Text under study:
__________________________________________________
Fall ‘99 Midterm

1: Polygon Filling (75 points)

Show the contents of the ET, AET, along with the events that change them while filling the following polygon: (10,10), (100,55), (100,120), (50,70), (10,100) where an edge connects each point to the next and the last back to the first.

2: Polygon Clipping (75 points)

Show the steps in applying the Sutherland-Hodgman Polygon clipping algorithm to the following polgon: .(-20,-30), (-20, 30), (20, 30), (20, 50), (10,50), (10,120), (120, 120), (120, 80), (70, 80), (70, 30), (110, 30), (110, -30) where an edge connects each point to the next and the last back to the first. The clip rectangle stretches from x=0 to x=100, y=-10 to y=100, and the clipping should use the planes in the following order: Xmax, Xmin, Ymax, Ymin. You should use 1 (or preferably more) diagrams to show the state of the clipping after each pass, and label each of the new points

3: Transformations (75 points)

Say you have three polygonal drawing functions available to you:
void DrawSquare(void) //Draw a square centered at the origin with sides of length 1
void DrawCircle(void) //Draw a circle centered at the origin with diameter of length 1
void DrawTriangle(void) //Draw a triangle with the three corners (-1,0), (1,0), (0,1)
__________________________________________________
Data to examine:
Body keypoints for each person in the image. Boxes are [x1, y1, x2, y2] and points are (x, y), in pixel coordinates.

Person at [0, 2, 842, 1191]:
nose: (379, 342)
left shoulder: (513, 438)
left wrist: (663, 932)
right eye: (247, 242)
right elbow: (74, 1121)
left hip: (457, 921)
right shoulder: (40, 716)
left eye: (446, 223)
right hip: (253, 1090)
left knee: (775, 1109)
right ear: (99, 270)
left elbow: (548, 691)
__________________________________________________
Exercises to complete:
- a) Using the midterm above, say whether each statement agrees with it. Answer yes or no for each, and quote the deciding words. (i) The polygon filling problem is worth 75 points. (ii) The clipping planes are to be used in the order Xmin, Xmax, Ymin, Ymax. (iii) DrawCircle draws a circle centered at the origin with a radius of length 1.
- b) Reproduce the part of the midterm starting with "3: Transformations (75" and going on through "(-1,0), (1,0), (0,1)".

Answers provided:
- a)
(i) Yes: "1: Polygon Filling (75 points)"
(ii) No: "the clipping should use the planes in the following order: Xmax, Xmin, Ymax, Ymin"
(iii) No: "Draw a circle centered at the origin with diameter of length 1"

- b)
3: Transformations (75 points)

Say you have three polygonal drawing functions available to you:
void DrawSquare(void) //Draw a square centered at the origin with sides of length 1
void DrawCircle(void) //Draw a circle centered at the origin with diameter of length 1
void DrawTriangle(void) //Draw a triangle with the three corners (-1,0), (1,0), (0,1)